A group of farmers and townspeople in the Langham area is campaigning to stop a proposed metal refinery.
Ken Crush, who chairs the Fortune Minerals Issues Group, said the nearly 100 jobs the project may create are not worth the potential threat to drinking water.
"If that fresh water is put at risk then we're not comfortable having them here," he said.
The company, Fortune Minerals, wants to build its $200 million metal processing plant on farmland just outside of town, and plans to operate for 20 years. The company will ship metal concentrate from the Northwest Territories for further processing at its Langham plant.
The company says it will generate 158,000 tonnes of toxic waste annually, to be stored permanently in pits beside the plant. Contaminated water will be injected more than 800 metres underground, far below the area's source of drinking water, it said.
Berry producer worried
The plan unnerves Rodney Parenteau, who operates a commercial berry orchard across the road from the proposed site. He relies on groundwater to irrigate his crops, which he turns into jams and beverages.
"It's kind of hard to accept the fact that you're going to live by a chemical dump, he said. "How safe is that going to be?"
'I've been against it from day one.' - Rodney Parenteau, Parenteau Gourmet Foods
The refinery will sit right on top of the area's prime source of drinking water, an underground sand and water formation called the Dalmeny aquifer. The town of Langham, and farms surrounding it and Dalmeny, draw their water from that aquifer.
Parenteau fears poisons such as cyanide and arsenic may leak into the groundwater, or become airborne, landing on his berry shrubs with the dust.
"I've been against it from day one," he said. "If it goes as is, I probably won't be around in four years time because food does not mix with toxic chemicals."
He added he's not against the company itself, "but build a place off the water source that can affect so many people, thousands of people, that can damage a town, that could damage the whole area's water source."

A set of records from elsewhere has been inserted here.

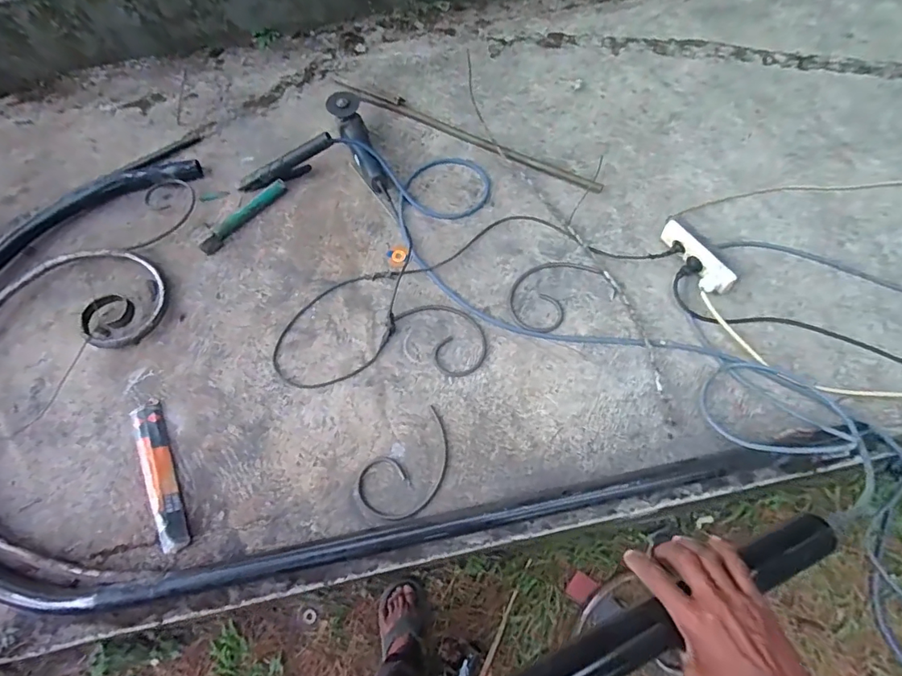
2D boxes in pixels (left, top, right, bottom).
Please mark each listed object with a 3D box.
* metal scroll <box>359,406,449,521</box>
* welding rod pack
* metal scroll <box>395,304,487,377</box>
[{"bbox_3d":[-0.070,0.249,0.920,0.133,0.007,0.220,41,72,20],"label":"metal scroll"},{"bbox_3d":[-0.565,0.261,0.928,0.054,0.032,0.303,-25,65,-9],"label":"welding rod pack"},{"bbox_3d":[-0.006,-0.011,1.043,0.130,0.016,0.207,-38,68,-15],"label":"metal scroll"}]

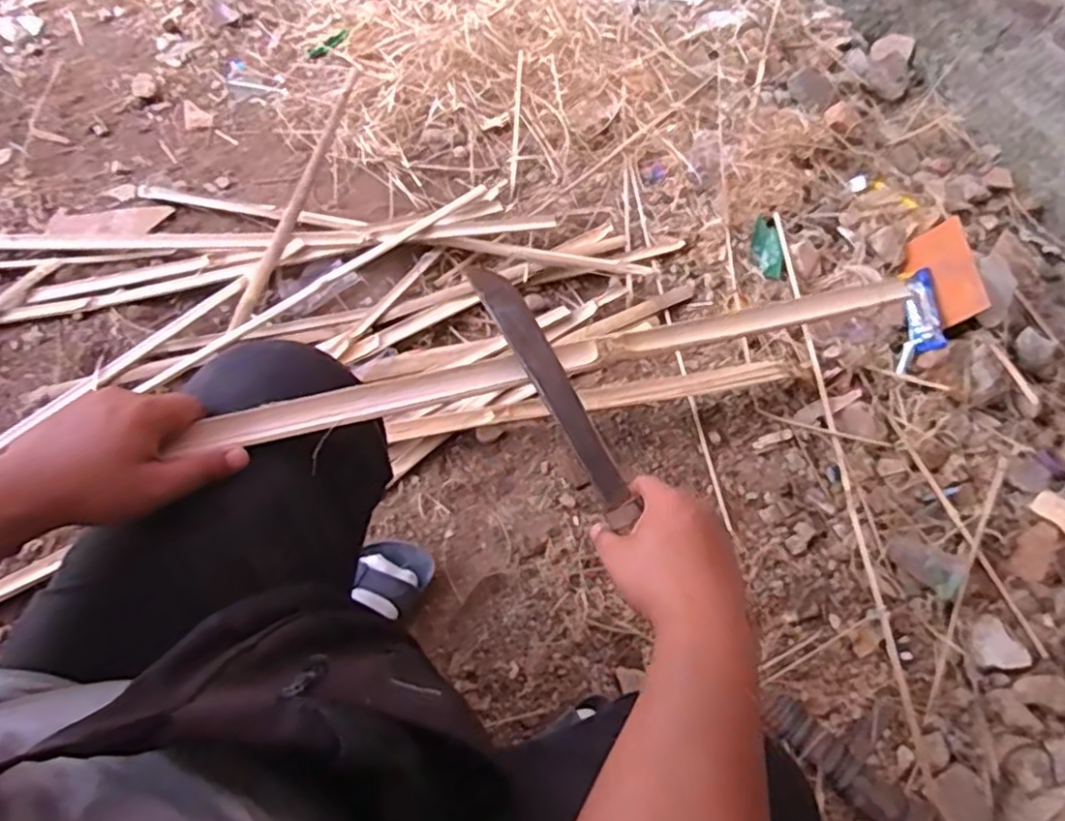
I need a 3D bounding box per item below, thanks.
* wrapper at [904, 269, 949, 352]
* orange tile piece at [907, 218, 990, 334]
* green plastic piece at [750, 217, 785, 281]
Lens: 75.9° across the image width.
[{"bbox_3d":[0.630,-0.161,1.105,0.047,0.015,0.162,-5,55,22],"label":"wrapper"},{"bbox_3d":[0.678,-0.228,1.121,0.084,0.015,0.211,-16,51,29],"label":"orange tile piece"},{"bbox_3d":[0.397,-0.276,1.161,0.051,0.010,0.125,4,58,-6],"label":"green plastic piece"}]

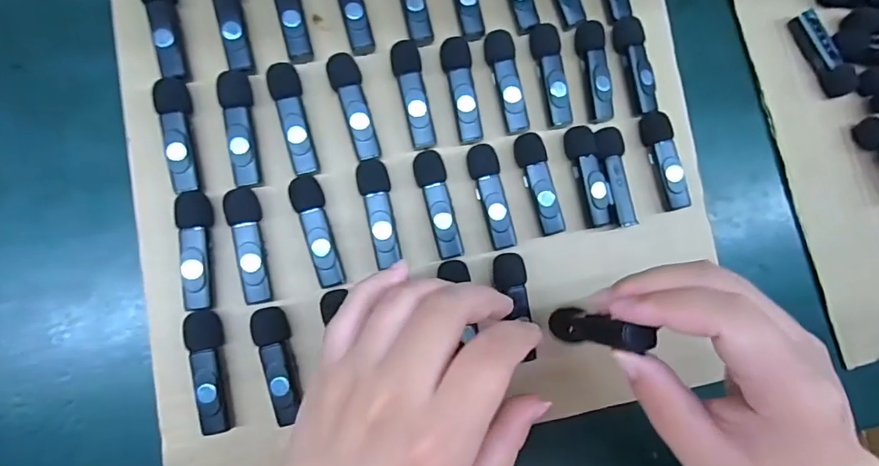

Company plan passes review
Fortune Minerals has submitted a lengthy, detailed Environmental Impact Statement to the Ministry of Environment. The document contains the company's plan for keeping contaminants out of the air and groundwater. It has passed a review by departmental staff.
'The department of environment seems to have accepted this very easily.' - Ken Crush, chair of the Fortune Minerals Issues Group
"We're very confident in our design," said Rick Schryer, Fortune Minerals' director of environmental and regulatory affairs. "There's never been a storage facility like this in Saskatchewan, this detailed, this well built."
But neither Crush nor Parenteau are reassured.
Ken Crush called the Environment Ministry's review "very soft"."They're all educated people, but you know educated people make mistakes" Parenteau said.
"The department of environment seems to have accepted this very easily," Crush said. "In 13 pages they said it's okay."
What if it leaks?
Crush noted that while there will be measures to detect leaks, it's unclear what will be done about them.
"It's a huge body of water, and a lot of people are drawing water from it," he said. "And once that's contaminated how do you fix it? Because you can't pump it out and refill it."
However, Fortune Minerals' Rick Schryer said any leak will move very slowly and there will be plenty of time to fix the problem.
"Let's say it's a catastrophic event, we would just have to take out the process residue and rebuild the whole thing and then put it back in," he said.
Injection wells will automatically shut down if there is a leak, he said.
Meanwhile, the clock is ticking. The Ministry of Environment is accepting written comment from the public until December 6.
Crush is leading a letter-writing campaign, asking the minister not to grant environmental approval. A decision is expected sometime after the deadline, possibly just a couple of weeks.
If environmental approval is granted, Fortune Minerals must then ask the RM of Corman Park to rezone the land.
Crush promises to take the fight to the municipal council chamber, while Schryer will be out in the community answering the concerns that are raised.